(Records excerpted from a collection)

────────────────

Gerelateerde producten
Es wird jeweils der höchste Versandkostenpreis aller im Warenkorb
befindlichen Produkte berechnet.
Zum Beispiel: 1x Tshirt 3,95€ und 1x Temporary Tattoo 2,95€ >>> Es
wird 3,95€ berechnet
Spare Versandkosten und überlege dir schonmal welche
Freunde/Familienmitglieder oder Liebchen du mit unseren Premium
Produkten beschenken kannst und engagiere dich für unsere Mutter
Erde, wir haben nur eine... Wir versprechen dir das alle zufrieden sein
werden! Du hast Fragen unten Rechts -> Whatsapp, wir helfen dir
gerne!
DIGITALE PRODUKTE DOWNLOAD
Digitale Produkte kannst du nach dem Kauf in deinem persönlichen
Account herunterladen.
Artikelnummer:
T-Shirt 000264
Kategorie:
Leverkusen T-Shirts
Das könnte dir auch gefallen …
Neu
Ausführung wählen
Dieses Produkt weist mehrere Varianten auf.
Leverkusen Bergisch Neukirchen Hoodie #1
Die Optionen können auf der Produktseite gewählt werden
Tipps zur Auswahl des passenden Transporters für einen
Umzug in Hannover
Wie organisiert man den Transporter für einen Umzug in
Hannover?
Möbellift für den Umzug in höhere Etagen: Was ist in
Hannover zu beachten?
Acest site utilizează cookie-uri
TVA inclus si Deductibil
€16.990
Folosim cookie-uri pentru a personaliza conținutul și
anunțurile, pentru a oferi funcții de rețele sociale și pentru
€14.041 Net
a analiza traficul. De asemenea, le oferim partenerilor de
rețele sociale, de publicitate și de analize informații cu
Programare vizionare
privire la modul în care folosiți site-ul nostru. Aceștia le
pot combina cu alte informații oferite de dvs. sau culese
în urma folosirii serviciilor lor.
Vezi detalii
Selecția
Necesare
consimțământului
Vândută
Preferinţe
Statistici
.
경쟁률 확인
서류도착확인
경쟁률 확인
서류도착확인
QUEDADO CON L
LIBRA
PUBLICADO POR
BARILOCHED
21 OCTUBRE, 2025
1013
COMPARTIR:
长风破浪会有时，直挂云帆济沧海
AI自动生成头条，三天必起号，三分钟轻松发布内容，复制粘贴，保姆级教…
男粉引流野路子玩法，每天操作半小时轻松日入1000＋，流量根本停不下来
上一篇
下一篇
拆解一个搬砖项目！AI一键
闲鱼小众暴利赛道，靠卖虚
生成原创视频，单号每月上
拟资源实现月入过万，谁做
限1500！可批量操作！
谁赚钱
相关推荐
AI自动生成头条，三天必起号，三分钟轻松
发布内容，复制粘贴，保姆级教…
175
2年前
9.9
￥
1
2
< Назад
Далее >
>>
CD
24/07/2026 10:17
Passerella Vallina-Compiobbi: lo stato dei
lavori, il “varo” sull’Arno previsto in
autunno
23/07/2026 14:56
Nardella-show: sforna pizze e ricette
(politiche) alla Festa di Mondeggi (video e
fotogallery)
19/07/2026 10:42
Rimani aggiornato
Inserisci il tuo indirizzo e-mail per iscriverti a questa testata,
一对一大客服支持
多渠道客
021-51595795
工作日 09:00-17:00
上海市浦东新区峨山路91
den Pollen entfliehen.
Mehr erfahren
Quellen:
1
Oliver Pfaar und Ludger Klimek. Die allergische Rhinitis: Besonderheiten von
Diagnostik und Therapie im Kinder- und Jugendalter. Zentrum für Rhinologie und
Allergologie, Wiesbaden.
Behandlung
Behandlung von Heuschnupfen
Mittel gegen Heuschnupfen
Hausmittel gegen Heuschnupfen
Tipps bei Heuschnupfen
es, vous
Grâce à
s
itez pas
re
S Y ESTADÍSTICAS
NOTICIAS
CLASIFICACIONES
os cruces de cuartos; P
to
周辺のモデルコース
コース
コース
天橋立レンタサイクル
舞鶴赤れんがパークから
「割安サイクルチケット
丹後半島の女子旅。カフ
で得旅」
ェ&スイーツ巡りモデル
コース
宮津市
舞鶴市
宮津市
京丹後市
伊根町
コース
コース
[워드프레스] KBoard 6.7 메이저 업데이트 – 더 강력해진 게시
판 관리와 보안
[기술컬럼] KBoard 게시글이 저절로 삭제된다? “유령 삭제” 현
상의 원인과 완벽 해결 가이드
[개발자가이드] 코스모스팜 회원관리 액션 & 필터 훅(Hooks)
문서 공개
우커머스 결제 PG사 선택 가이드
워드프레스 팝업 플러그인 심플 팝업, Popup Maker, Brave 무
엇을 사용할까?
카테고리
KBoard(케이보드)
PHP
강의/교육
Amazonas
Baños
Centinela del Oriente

────────────────

REQUIREMENT
Return, word for word, every line from the line with "S Y ESTADÍSTICAS" to the final line of the data.

SOLUTION
S Y ESTADÍSTICAS
NOTICIAS
CLASIFICACIONES
os cruces de cuartos; P
to
周辺のモデルコース
コース
コース
天橋立レンタサイクル
舞鶴赤れんがパークから
「割安サイクルチケット
丹後半島の女子旅。カフ
で得旅」
ェ&スイーツ巡りモデル
コース
宮津市
舞鶴市
宮津市
京丹後市
伊根町
コース
コース
[워드프레스] KBoard 6.7 메이저 업데이트 – 더 강력해진 게시
판 관리와 보안
[기술컬럼] KBoard 게시글이 저절로 삭제된다? “유령 삭제” 현
상의 원인과 완벽 해결 가이드
[개발자가이드] 코스모스팜 회원관리 액션 & 필터 훅(Hooks)
문서 공개
우커머스 결제 PG사 선택 가이드
워드프레스 팝업 플러그인 심플 팝업, Popup Maker, Brave 무
엇을 사용할까?
카테고리
KBoard(케이보드)
PHP
강의/교육
Amazonas
Baños
Centinela del Oriente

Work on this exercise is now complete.